**Data listing:**
+-------+
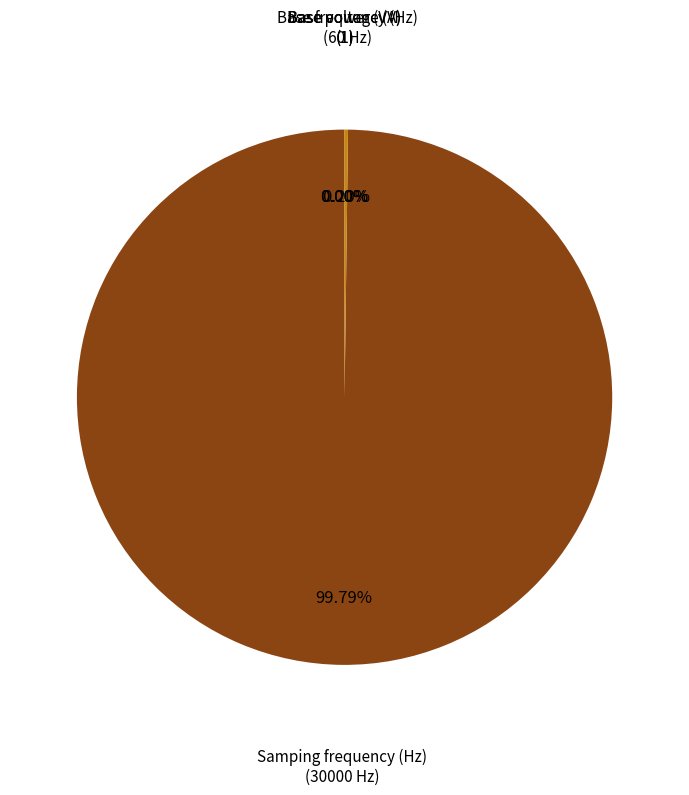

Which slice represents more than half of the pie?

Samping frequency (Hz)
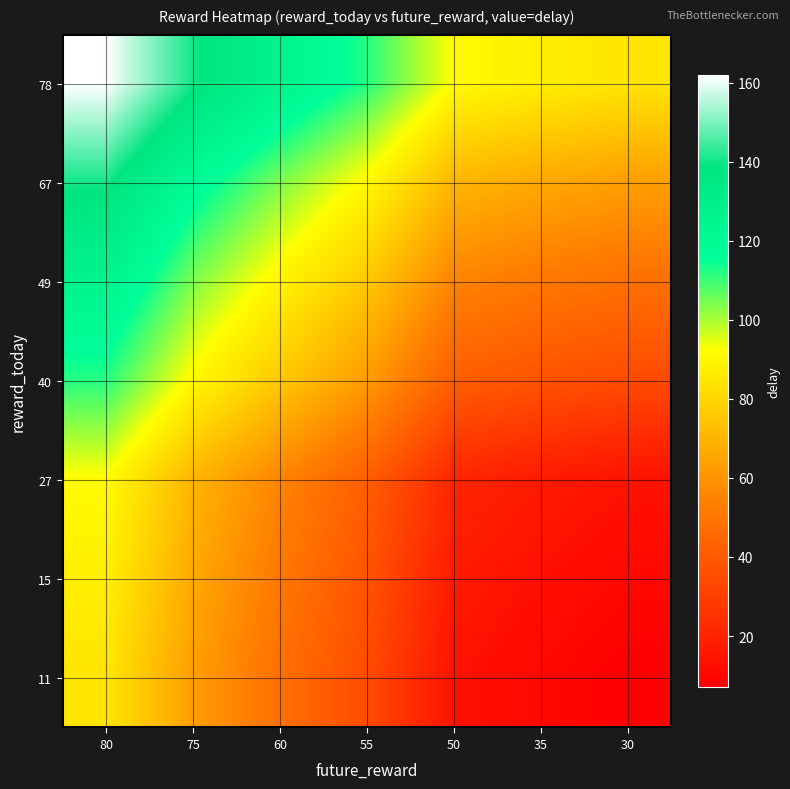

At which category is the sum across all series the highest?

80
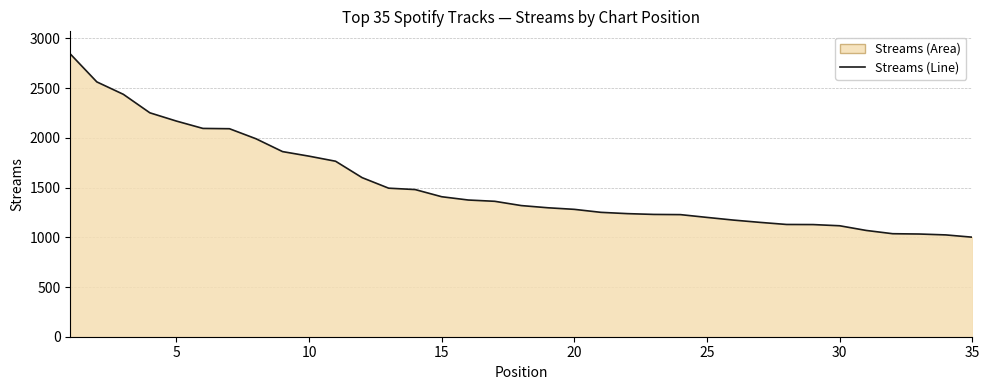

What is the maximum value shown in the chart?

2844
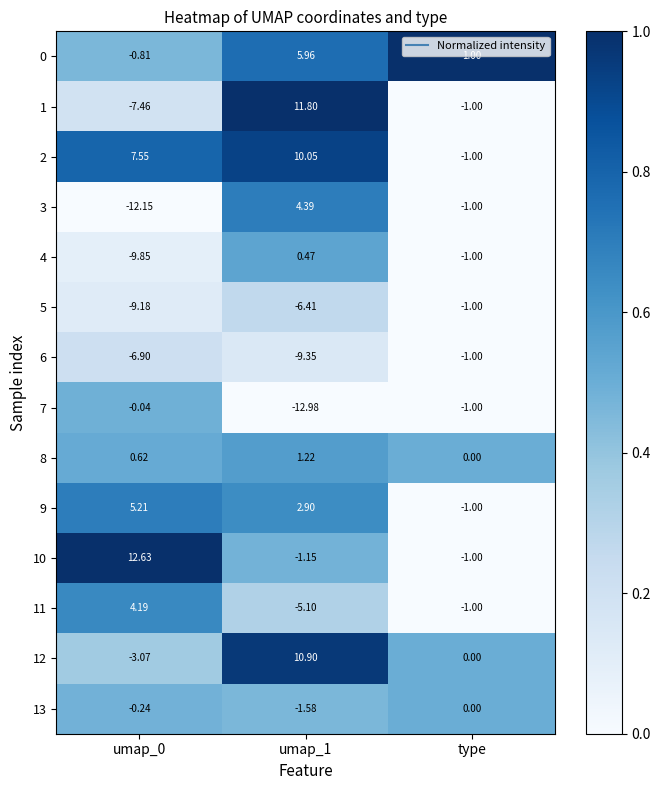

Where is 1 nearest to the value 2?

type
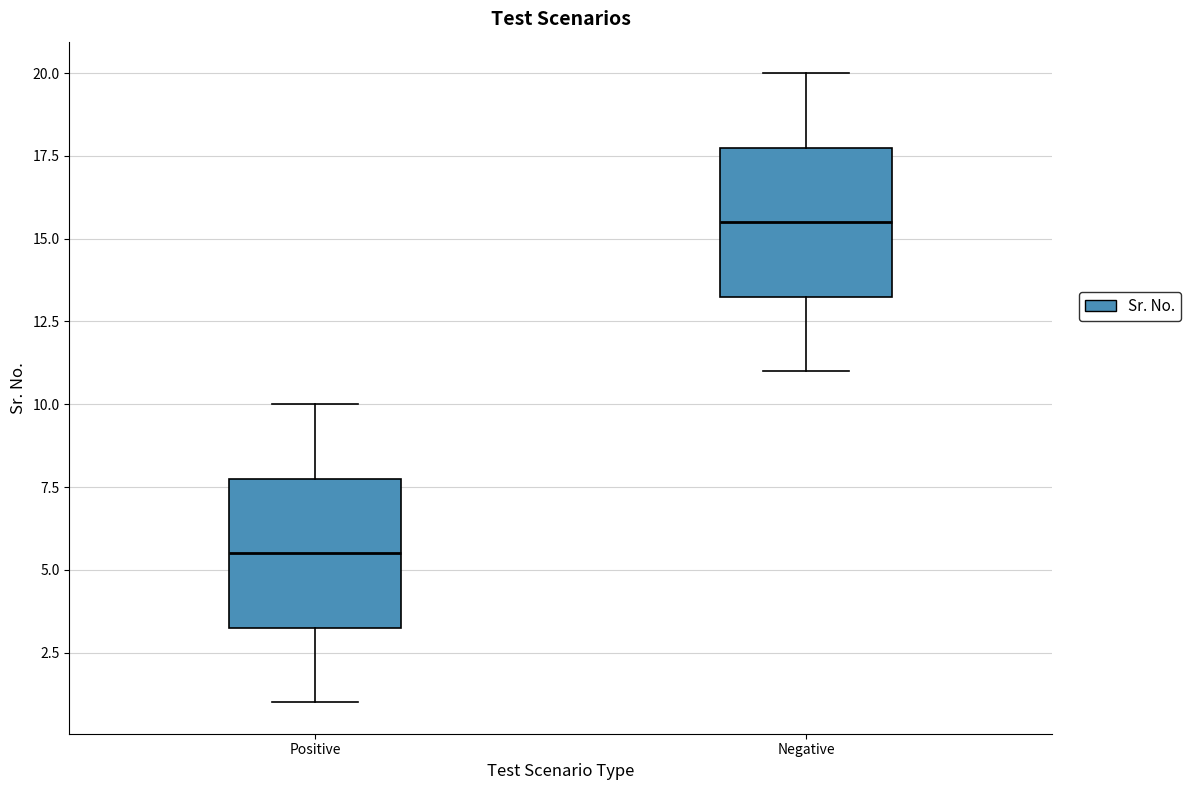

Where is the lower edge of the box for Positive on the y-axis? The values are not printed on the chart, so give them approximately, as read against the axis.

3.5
+-------+
**Directions for this task:** Extract every line of text from the whole listing above verbatim, leaving out the pictures.

**Solution to this exercise:**
Which slice represents more than half of the pie?

Samping frequency (Hz)

At which category is the sum across all series the highest?

80

What is the maximum value shown in the chart?

2844

Where is 1 nearest to the value 2?

type

Where is the lower edge of the box for Positive on the y-axis? The values are not printed on the chart, so give them approximately, as read against the axis.

3.5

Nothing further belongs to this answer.